Whilst he was in the Navy he built and sold 199 Query, a question and answer service. Around the time Dominic Carosa had just bought 199 Bongo and Sebastien sent him an email upon returning from Iraq saying: “Dom, I see you have bought my competitor, how about you buy me out, before I buy you out?” – Cheeky? Yes. But was obviously the right trigger to get his attention and within four weeks he had purchased 199 Query and added it under the Bongo brand. The two both have a great business relationship to this very day.
His current venture Bluechilli is a services firm that has a big goal – to launch 100 startups in 5 years. The company started off completely bootstrapped using leverage to bring on clients and build great projects, they built themselves a great reputation and expanded the team, it wasn’t all smooth sailing though, there was a period throughout 2011 where the company was chewing through a lot of money, to the point where Sebastien had to look at the possibility of cutting costs, unsure whether that may even mean going without a wage in order to make sure he could pay his staff.

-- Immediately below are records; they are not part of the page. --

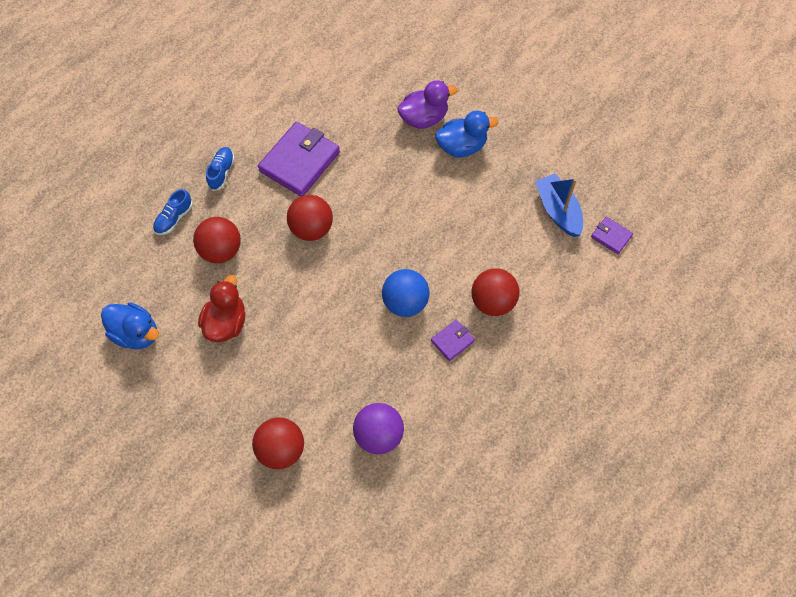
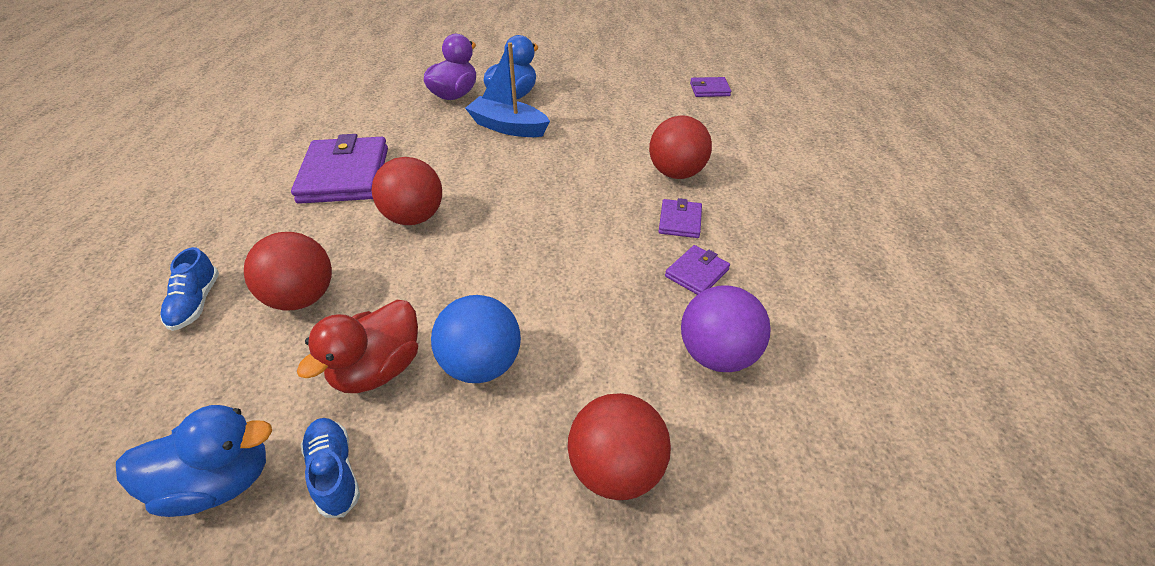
camera: 40 degrees left, 20 degrees down
(221, 172) = (241, 227): blue shoe -> blue shoe (334, 472)
(226, 323) = (378, 369): red duck -> red duck turned 120 degrees counterclockwise
(405, 302) = (593, 219): blue ball -> blue ball (481, 365)
(422, 383) = (697, 273): none -> purple wallet
(558, 210) = (647, 95): blue boat -> blue boat (508, 127)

He says that throughout this time, there was some very tense board meetings, where he basically just “assumed position” in the board room, ready to take it. Lesson’s learnt and a small amount of investment from Future Capital, allowed him to take Bluechilli to the place that it is right now, hire a sales director, move into a new premises and gave him the resource to be able to put in place a great management infrastructure.

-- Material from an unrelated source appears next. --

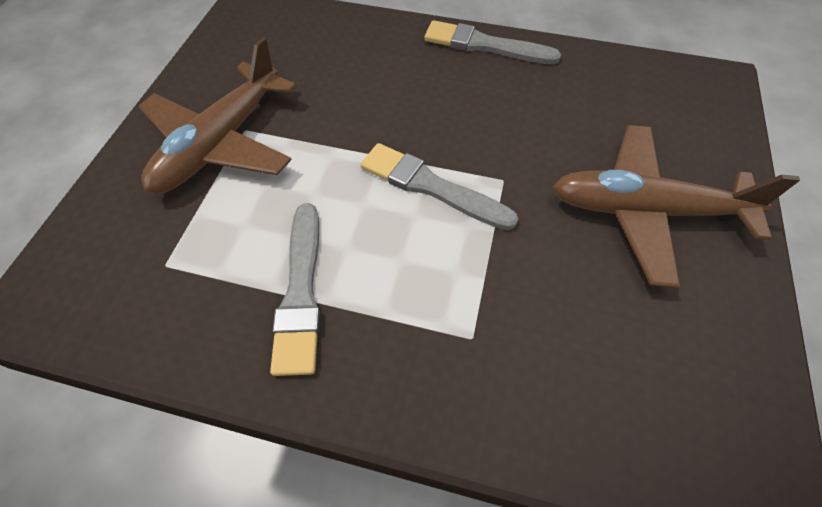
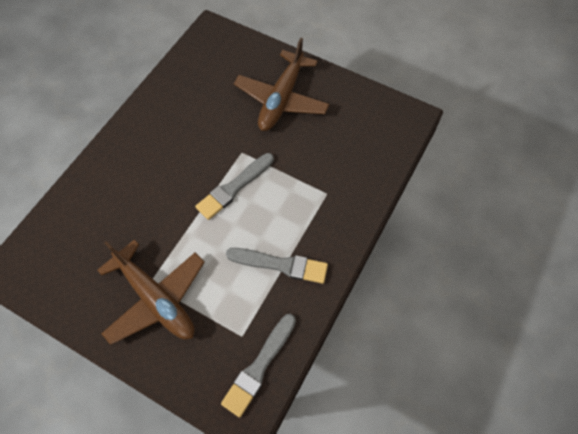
camera: 75 degrees left, 5 degrees up
(485, 45) = (132, 127): grey brush -> grey brush (259, 366)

The beauty with Bluechilli is that Sebastien gets to be involved in many businesses on a daily basis, he plays in new markets and industries and new CEO’s everyday. Bluechilli is doing exactly what he experienced in the Navy – owning the end to end supply chain when it comes to building great startups. From capital raising, to having a team of Directors in Marketing, Finance etc that work across the various startups in the portfolio to give them what they need in their early stages, it is clear that he is trying to create an environment that is one of a kind, most certainly in Australia, but also the world.
And as for the flip? Well as he so eloquently put it to me, if he really wants to build a tech idea he has, he has all the resources to do so right at his finger tips.